Penalties Remaining a Big Issue
One of the bigger mantras to come out of last season was that the Stars wouldn’t be penalized as much in 2012-13 as they were in previous years. Some thought the trading of Steve Ott to Buffalo and Ribeiro to the nation’s capital would help alleviate this issue, but those moves did not. Dallas finished the year with 623 total penalty minutes, averaging 13 per game, which ranks them sixth-worst in the NHL. The Stars also spent 287:54 on the penalty kill, the fourth-worst total in the league. But the most disconcerting numbers associated with the Stars’ rash of penalties again in this truncated season was the fact that they tied with the Flyers, a team that also didn’t make the playoffs, for the league lead in bench minors with nine.
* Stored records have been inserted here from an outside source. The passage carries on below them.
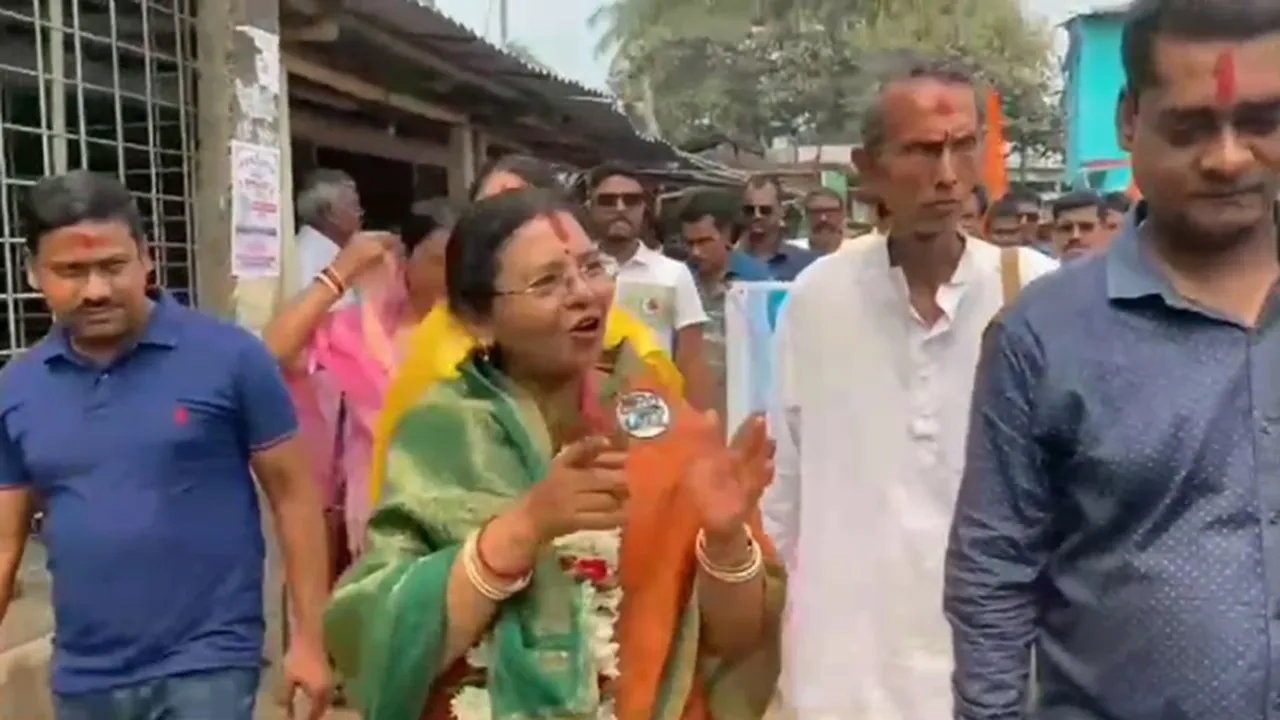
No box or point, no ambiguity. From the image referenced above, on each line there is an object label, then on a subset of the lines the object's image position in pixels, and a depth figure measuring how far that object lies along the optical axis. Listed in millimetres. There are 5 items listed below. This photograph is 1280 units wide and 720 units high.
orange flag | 4212
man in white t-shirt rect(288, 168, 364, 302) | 7227
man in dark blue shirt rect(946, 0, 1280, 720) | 2191
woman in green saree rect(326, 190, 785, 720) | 2721
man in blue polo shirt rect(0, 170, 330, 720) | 3756
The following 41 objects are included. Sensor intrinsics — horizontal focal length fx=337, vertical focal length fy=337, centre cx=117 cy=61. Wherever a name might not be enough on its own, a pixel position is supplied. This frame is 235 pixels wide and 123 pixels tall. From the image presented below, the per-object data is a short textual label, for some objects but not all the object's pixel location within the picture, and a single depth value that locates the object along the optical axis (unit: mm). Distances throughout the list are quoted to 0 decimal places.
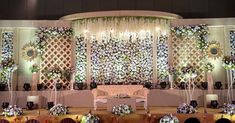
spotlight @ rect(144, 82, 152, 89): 9523
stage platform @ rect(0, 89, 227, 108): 9242
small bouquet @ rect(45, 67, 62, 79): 8547
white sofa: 8670
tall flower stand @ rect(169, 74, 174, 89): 9434
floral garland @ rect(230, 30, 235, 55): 9734
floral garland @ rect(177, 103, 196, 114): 6571
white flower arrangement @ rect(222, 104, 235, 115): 6391
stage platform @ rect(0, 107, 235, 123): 6242
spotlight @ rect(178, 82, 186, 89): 9398
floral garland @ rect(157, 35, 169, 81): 9831
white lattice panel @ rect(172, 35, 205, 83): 9680
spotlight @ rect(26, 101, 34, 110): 8695
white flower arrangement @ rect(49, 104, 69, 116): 6570
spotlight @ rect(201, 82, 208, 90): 9375
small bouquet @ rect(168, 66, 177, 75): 9430
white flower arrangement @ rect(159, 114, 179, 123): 5086
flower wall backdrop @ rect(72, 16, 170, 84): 9844
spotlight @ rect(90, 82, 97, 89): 9602
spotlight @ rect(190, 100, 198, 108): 8410
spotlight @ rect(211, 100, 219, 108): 8602
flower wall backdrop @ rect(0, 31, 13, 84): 9789
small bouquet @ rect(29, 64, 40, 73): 9377
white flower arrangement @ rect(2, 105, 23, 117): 6422
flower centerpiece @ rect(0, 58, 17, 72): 8470
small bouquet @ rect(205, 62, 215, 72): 9281
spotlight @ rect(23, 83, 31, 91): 9484
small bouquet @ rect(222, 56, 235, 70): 8055
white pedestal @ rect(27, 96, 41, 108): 8970
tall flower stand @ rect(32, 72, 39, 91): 9398
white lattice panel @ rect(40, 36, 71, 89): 9859
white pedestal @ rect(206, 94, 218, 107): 8820
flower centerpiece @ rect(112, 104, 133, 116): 6371
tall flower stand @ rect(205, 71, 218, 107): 8820
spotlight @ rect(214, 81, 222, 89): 9375
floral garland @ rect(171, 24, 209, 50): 9594
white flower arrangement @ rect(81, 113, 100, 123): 5578
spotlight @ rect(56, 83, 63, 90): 9530
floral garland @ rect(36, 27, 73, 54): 9792
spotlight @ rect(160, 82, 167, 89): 9484
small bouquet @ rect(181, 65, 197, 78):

Whether Gulutzan returns to the Dallas bench or if the Stars have their fourth head coach since 2009, if they can’t get discipline under control, then this streak of no playoffs could continue well into the future.

Second-Period Struggles
Looking at the goal differential between the Stars and their opponents for both the first and third periods and things are pretty even. However, taking a glance at Dallas’ numbers in the middle frame and it becomes glaringly obvious where much of their struggles originated from in the 48-game season. The Stars were minus-15 in the second period and those woes in the middle 20 minutes were another strong factor in why they missed the playoffs yet again. Shoring that up next season and beyond could go a long way in seeing this playoff drought come to a hasty end.

A Mediocre Record in One-Goal Games
In recent years, it seems like Dallas had been pretty solid in close games. However, this year, the Stars seemed to regress a bit in that respect, finishing with a 10-10-4 mark in one-goal games, a mark that is clearly not good enough to be a playoff team in today’s NHL. Maybe much of that record can be chalked up to the Stars having a pretty young roster, but then again maybe this record illustrates how infrequently Gulutzan’s club was getting it done at crunch time.

A Solid Young Core Remains in Place
Besides Dillon, Eakin and Roussel, there were several other young players who made a strong initial impression this past season, with rookie winger Alex Chiasson, who played well before a shoulder injury sidelined him for the final part of the stretch run, also earning high marks for his solid offensive production even given a small sample size. Fellow forward Reilly Smih also showed flashes of his immense potential but like many young players still struggles to find consistency on an ongoing basis. Hulking defenseman Jamie Oleksiak also showed flashes of his potential but also looked lost at times. Backup goaltender Richard Bachman, who also had an up-and-down season before finishing strong in his final few starts, also warrants mentioning.

Offense Wasn’t an Issue
When the Stars made their surge after the NHL Trade Deadline, they ranked among the top 10 in the league in goals scored, which was also a good sign. Of course, that pace ebbed a bit further down the stretch as games tightened up and the stakes became even higher, but seeing Dallas knock the puck in at a regular pace pretty late in the year was a good sign and definitely a favorable omen going forward. And if the Stars are going to continue climbing when it comes to attendance, playing an attacking style of hockey with plenty of goals can only help that cause.

This is a Tight Group
No matter the results or lack thereof over the past few years, these last several Stars teams have all possessed strong chemistry, which is definitely encouraging going forward. Some might say chemistry doesn’t mean anything, but it is highly important that everyone in the room is on the same page and not only fighting for the team name on the front of the shirt, but also for every other name on the back in the room and the Stars clearly have that down. They not only play for the city of Dallas and the entire Metroplex, but they also play for each other. That mentality isn’t something that’s taught. Either a team has it or they don’t and the Stars clearly have that quality going in their favor.